One pair of Great Tits have made a nest in a box in our garden and are now bringing up five youngsters. We are watching them on a camera in the box. We expect them to fly away in a couple of weeks.

We have many plants, but for various reasons (both of us having surgery between lockdowns for a start) I haven't been able to work in the garden much for the last few years. It is very overgrown. This will change - but not until the Great Tits have all flown.

Outside. I have been going shopping every few days for essentials. I wear a mask and try to go to local shops at quiet times. Gemma has hardly been out of the house at all.

But now that both of us are fully vaccinated we feel we can go out a bit more, but not too often and still wearing masks.
agoodwinsmith: (Default)

[personal profile] agoodwinsmith 2021-06-08 09:14 pm (UTC)(link)
Earlier I got "bad gateway 503" when I tried to view the comments, and I have since learned from Aquarion that it was because half of the internet actually fell over. Well. There's a thing.

Anyhoo - the birds I am most happy about are the three hummingbirds coming to my feeders. When I am inside, although the feeders are in full view, I seldom see them, but outside their wings are very noisy. There is one with a vivid red neck, a little brown one, and one with a vivid green back.

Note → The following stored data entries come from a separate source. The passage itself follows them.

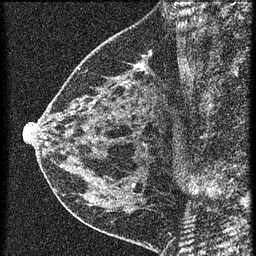
Breast MRI (dynamic contrast-enhanced), one sagittal slice; slice 25 of 60 in the series (ordered by position); 3 images stored at this slice position (order not interpretable as contrast timing); 1.5 T; TE 4.2 ms, TR 20.4 ms; 1.5 mm slice thickness; 256 × 256 image matrix. Patient: female, 46 years. Case-level facts recorded for this patient, not image findings: setting: breast cancer imaged before/during neoadjuvant chemotherapy; receptor status: HR-positive, HER2-negative.
Outlined on this slice (semi-automatically segmented with operator editing):
- analysis volume of interest (the breast-tissue region the enhancement analysis was run in; not a lesion): bounding box <58,36,169,155> (left, top, right, bottom; pixels)
- tumour enhancement mask (voxels above the 90 % enhancement threshold inside the analysis volume of interest): <138,64,145,69>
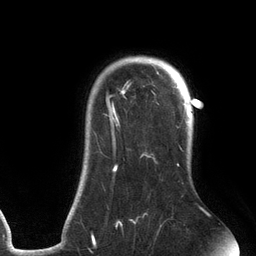
Breast MRI (dynamic contrast-enhanced), one axial slice. Slice 102 of 134 in the series (ordered by position). Cropped to one breast. Dynamic contrast-enhanced series, time point 2 of 6 at this slice position (early post-contrast). 3 T. TE 2.7 ms, TR 6.5 ms. 1.2 mm slice thickness. 256 × 256 image matrix. Female patient.
Outlined on this slice (semi-automatic segmentation, software-assisted and operator-edited):
- enhancing-tissue mask used for the functional tumour volume (all voxels passing the contrast-enhancement thresholds inside the analysis volume; usually the tumour): bounding box [x1, y1, x2, y2] px = [82, 57, 203, 241]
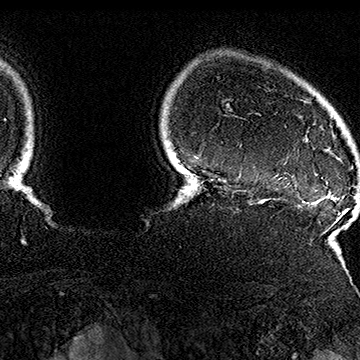
Breast MRI (dynamic contrast-enhanced), one axial slice. Slice 141 of 160 in the series (ordered by position). Cropped to one breast. Dynamic contrast-enhanced series, time point 2 of 7 at this slice position (early post-contrast). 1.5 T. TE 2.8 ms, TR 5.4 ms. 360 × 360 image matrix, field of view 253 × 253 mm. Female patient.
Annotated regions visible in this slice (semi-automatically segmented with operator editing):
- enhancing-tissue mask used for the functional tumour volume (all voxels passing the contrast-enhancement thresholds inside the analysis volume; usually the tumour): bounding box (x1, y1, x2, y2) in pixels: (305, 135, 323, 179)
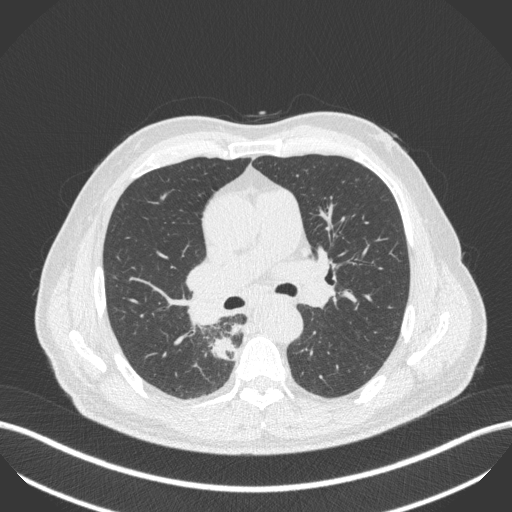
Chest CT, one axial slice. Slice 278 of 451 in the series (ordered by position). 100 kVp. Lung window (W 1500 / L -600 HU). 1 mm slice thickness. 512 × 512 image matrix. Male patient, age 61 years. Case-level facts recorded for this patient, not image findings: clinical TNM (as recorded): T1 N0 M0.
Outlined on this slice (rectangle marked by the reading radiologist):
- lung tumour (recorded histology: small cell carcinoma): bounding box [x1, y1, x2, y2] px = [205, 337, 241, 364]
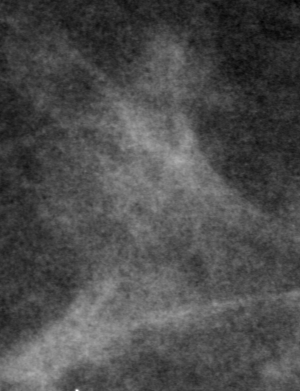
Crop from a digitized film mammogram around one marked abnormality; left breast; MLO view.
Mass, shape irregular, margins ill defined; BI-RADS assessment category 2; subtlety rating 3 on a 1 (subtle) to 5 (obvious) scale; pathology result (as recorded, not read from the image): benign.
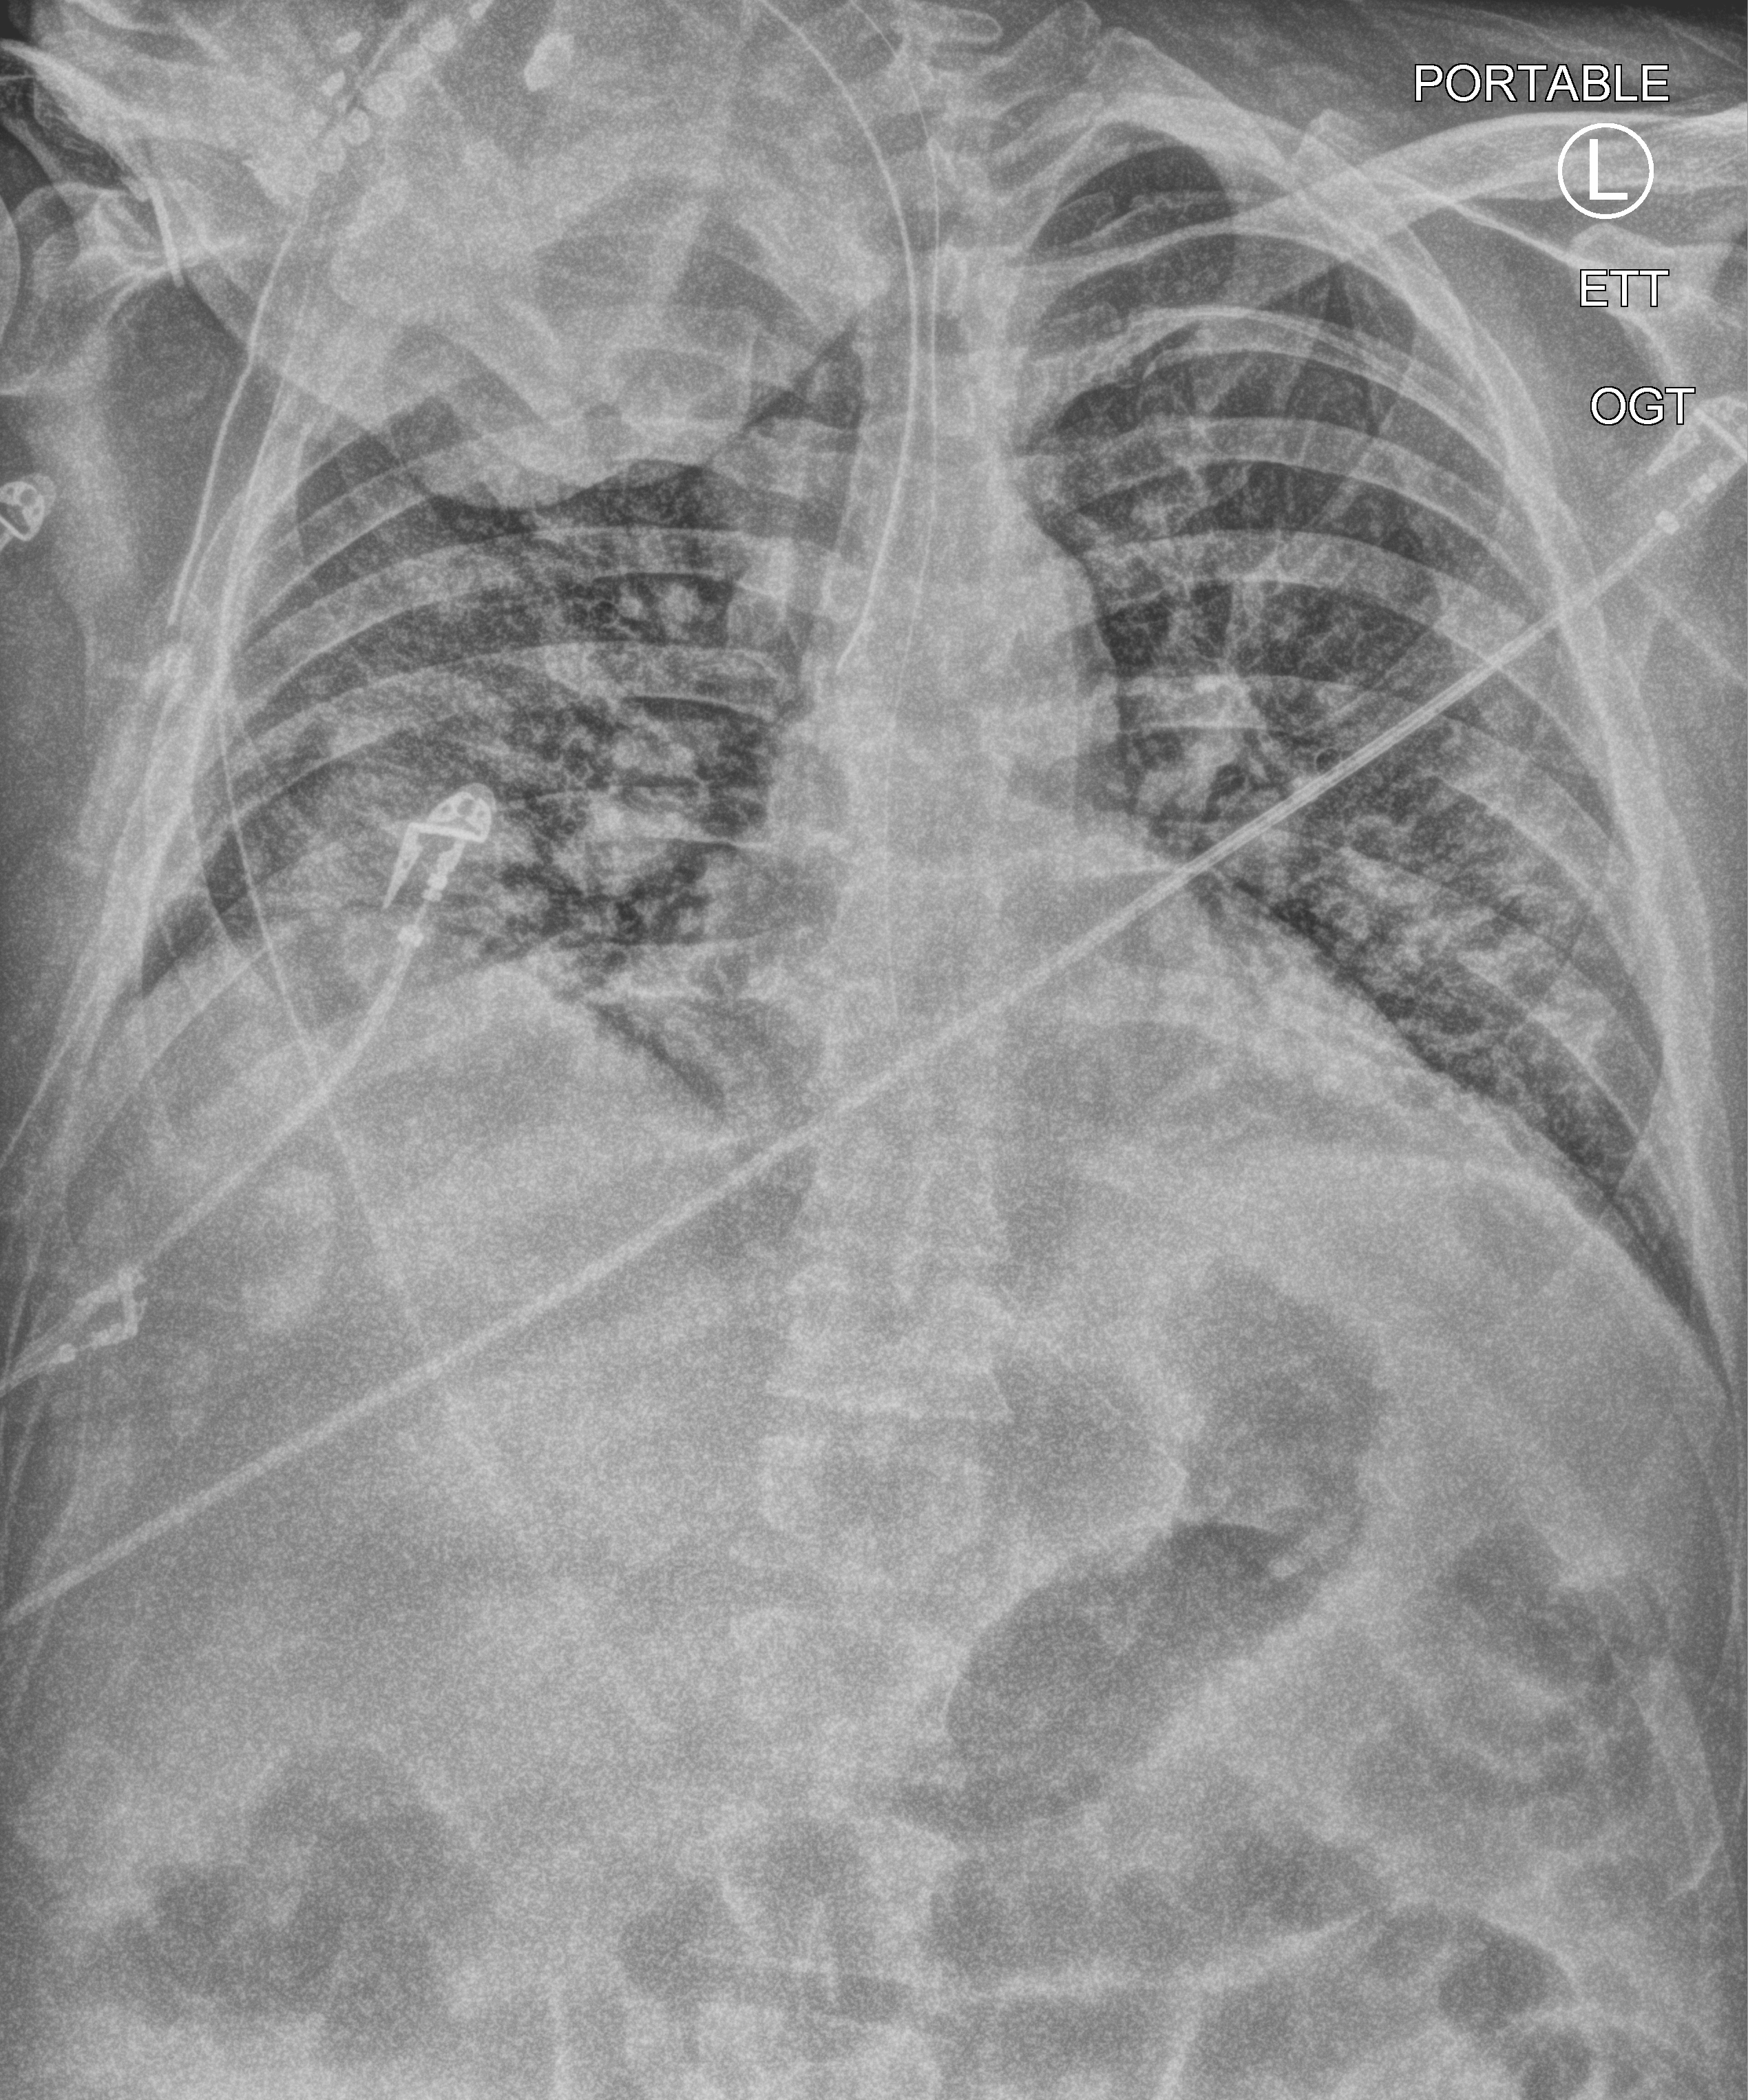
Portable chest radiograph. Patient hospitalised with COVID-19; male, aged 18–59 years.
Hospital-stay facts (about this admission, not read from this image; timing relative to this image not recorded): mechanically ventilated during this hospital stay: yes; admitted to intensive care during this hospital stay: yes; diabetes (admission record): no.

I also scatter millet for the little brown ground feeding birds. They are not so present now that things are growing and they have nests.

Last year there was a family of quail - two parents and eight chicks. By fall there was only one parent and two chicks left, and since early spring I haven't seen any of them at all.

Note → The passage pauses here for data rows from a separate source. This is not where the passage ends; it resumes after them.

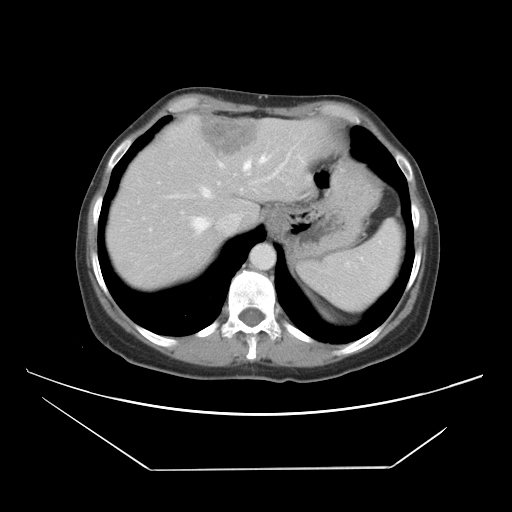
Contrast-enhanced abdominal CT, one axial slice; position 34 of 42 along the scan axis; 120 kVp; intravenous contrast given; soft-tissue window (W 400 / L 40 HU); 512 × 512 image matrix, field of view 399 × 399 mm. Case-level facts recorded for this patient, not image findings: patient: female, age 63 years at operation; diagnosis: colorectal cancer liver metastases, imaged before liver resection; multiple liver metastases: yes; largest metastasis: 5.5 cm; disease in both lobes: yes.
Structures marked on this image (manually delineated by an expert):
- hepatic veins: bounding box <150,154,271,234> (left, top, right, bottom; pixels)
- liver: <109,117,321,288>
- planned liver remnant (the part of the liver to remain after resection): <123,127,235,224>
- portal vein (with intrahepatic branches): <181,143,299,214>
- liver metastasis: <201,120,256,154>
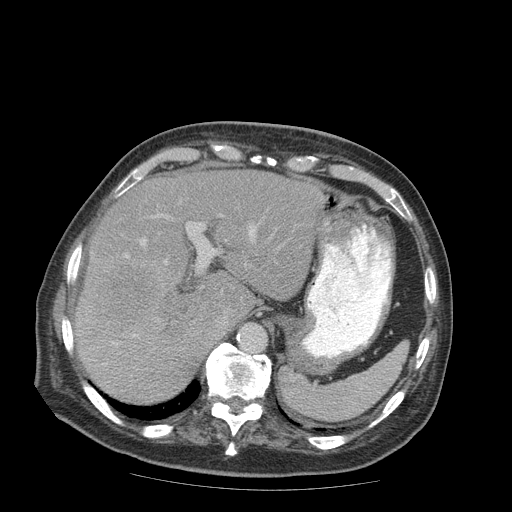
Contrast-enhanced abdominal CT (liver protocol), one axial slice; position 63 of 99 along the scan axis; reconstruction kernel STANDARD; 140 kVp; soft-tissue window (W 400 / L 40 HU); 2.5 mm slice thickness; 512 × 512 image matrix, field of view 420 × 420 mm. From the clinical record (not read from this slice): diagnosis: hepatocellular carcinoma (patient treated with transarterial chemoembolisation; whether this scan precedes or follows treatment is not stated here); TNM stage (as recorded): Stage-IIIB; Child-Pugh class: A.
Outlined on this slice (semi-automatically segmented with operator editing):
- liver parenchyma outside the tumour (the mass and vessels are separate outlines, so this box may not span the whole liver): bounding box <74,170,324,402> (left, top, right, bottom; pixels)
- mass: <95,261,160,329>
- portal vein: <111,227,255,344>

We did have a passing flock of small brown birds with white stripes on their heads. They were here for about three days, scarfing up the millet, and then they continued with their migration.
julesjones: (Default)

[personal profile] julesjones 2021-06-12 09:31 pm (UTC)(link)
We had hummingbirds when I lived in California. There was the occasion I had an inch of beak hovering in front of me wishing to know why there was no sugar water today.